* [YOUR INSTRUCTIONS]: Out of the entries that follow, copy each line containing "práce".

(GIVEN INFORMATION Opens)

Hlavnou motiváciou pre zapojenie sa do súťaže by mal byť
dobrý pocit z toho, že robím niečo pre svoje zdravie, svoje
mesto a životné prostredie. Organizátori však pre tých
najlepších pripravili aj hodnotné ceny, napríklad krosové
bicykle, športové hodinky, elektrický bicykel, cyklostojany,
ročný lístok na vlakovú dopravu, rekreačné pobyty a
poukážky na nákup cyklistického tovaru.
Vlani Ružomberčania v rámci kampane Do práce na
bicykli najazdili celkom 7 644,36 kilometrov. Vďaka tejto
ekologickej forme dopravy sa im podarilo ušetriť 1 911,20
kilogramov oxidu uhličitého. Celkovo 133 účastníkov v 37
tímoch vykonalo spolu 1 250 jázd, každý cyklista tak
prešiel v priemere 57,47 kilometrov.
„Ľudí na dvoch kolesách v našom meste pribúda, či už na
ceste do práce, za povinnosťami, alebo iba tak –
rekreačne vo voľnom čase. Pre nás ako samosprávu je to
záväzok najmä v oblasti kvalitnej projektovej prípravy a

(GIVEN INFORMATION Closes)

* [RESPONSE]:
Vlani Ružomberčania v rámci kampane Do práce na
ceste do práce, za povinnosťami, alebo iba tak –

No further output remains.